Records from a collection
= Beginning of Section =

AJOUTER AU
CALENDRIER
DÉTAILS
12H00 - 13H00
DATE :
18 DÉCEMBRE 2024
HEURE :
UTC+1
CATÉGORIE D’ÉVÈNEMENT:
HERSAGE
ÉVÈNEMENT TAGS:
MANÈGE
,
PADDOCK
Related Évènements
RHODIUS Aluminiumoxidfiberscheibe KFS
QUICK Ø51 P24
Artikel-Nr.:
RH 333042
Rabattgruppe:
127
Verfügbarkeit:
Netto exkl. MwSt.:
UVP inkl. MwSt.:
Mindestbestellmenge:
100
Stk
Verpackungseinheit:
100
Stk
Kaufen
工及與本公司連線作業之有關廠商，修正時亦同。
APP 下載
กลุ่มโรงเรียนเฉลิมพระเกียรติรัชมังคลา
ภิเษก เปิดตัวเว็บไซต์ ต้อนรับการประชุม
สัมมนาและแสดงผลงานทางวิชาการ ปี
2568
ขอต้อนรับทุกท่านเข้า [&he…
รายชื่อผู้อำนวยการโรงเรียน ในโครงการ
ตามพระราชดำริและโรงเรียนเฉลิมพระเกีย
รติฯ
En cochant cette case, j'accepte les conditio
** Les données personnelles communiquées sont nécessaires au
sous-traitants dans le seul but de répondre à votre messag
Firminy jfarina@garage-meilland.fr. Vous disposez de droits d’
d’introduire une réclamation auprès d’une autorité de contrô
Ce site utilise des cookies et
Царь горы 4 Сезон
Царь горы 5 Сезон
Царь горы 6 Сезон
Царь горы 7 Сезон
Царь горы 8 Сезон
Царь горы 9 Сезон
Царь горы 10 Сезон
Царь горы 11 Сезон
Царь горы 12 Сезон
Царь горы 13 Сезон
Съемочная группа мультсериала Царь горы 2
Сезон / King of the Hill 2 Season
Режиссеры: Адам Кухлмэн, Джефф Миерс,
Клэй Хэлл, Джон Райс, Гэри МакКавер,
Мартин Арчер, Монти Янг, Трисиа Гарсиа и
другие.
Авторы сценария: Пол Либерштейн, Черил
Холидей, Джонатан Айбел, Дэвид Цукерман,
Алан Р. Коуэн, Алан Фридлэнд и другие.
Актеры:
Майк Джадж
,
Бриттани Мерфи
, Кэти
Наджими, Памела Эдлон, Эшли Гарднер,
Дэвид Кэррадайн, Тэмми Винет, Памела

= End of Section =
= Beginning of Section =

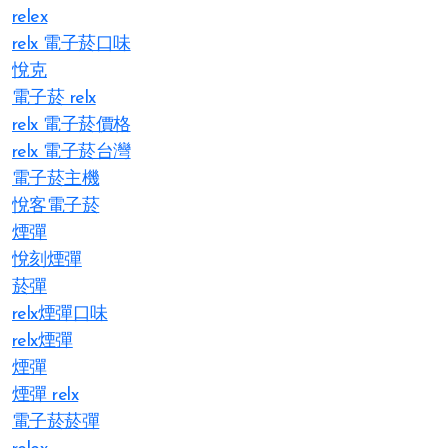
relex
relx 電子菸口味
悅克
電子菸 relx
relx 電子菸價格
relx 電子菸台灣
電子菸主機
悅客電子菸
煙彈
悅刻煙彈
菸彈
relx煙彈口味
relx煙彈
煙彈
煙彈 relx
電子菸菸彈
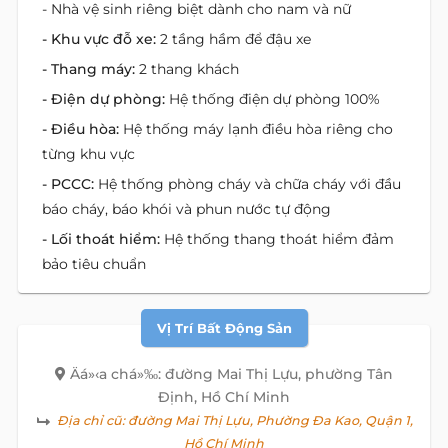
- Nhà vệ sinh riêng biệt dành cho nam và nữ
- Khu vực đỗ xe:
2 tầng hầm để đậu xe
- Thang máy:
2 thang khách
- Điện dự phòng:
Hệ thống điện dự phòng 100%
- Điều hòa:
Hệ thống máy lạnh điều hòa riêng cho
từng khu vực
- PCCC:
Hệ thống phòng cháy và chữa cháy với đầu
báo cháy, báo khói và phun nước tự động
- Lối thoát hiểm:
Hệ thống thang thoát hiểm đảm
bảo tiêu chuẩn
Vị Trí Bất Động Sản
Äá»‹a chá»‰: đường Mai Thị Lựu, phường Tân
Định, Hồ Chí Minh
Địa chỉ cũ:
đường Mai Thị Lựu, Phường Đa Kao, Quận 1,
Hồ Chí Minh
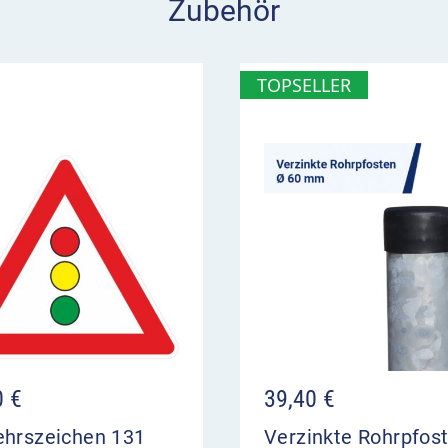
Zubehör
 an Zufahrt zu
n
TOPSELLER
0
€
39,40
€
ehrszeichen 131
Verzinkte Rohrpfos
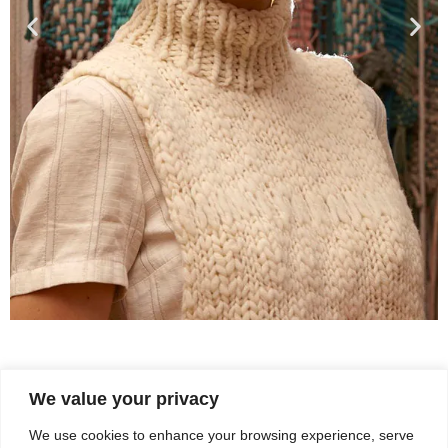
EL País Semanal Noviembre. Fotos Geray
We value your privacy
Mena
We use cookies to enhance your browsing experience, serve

= End of Section =

Work item
For the entries above, say how many lines contain the word "đường", giving the number alone.

Problem solution
2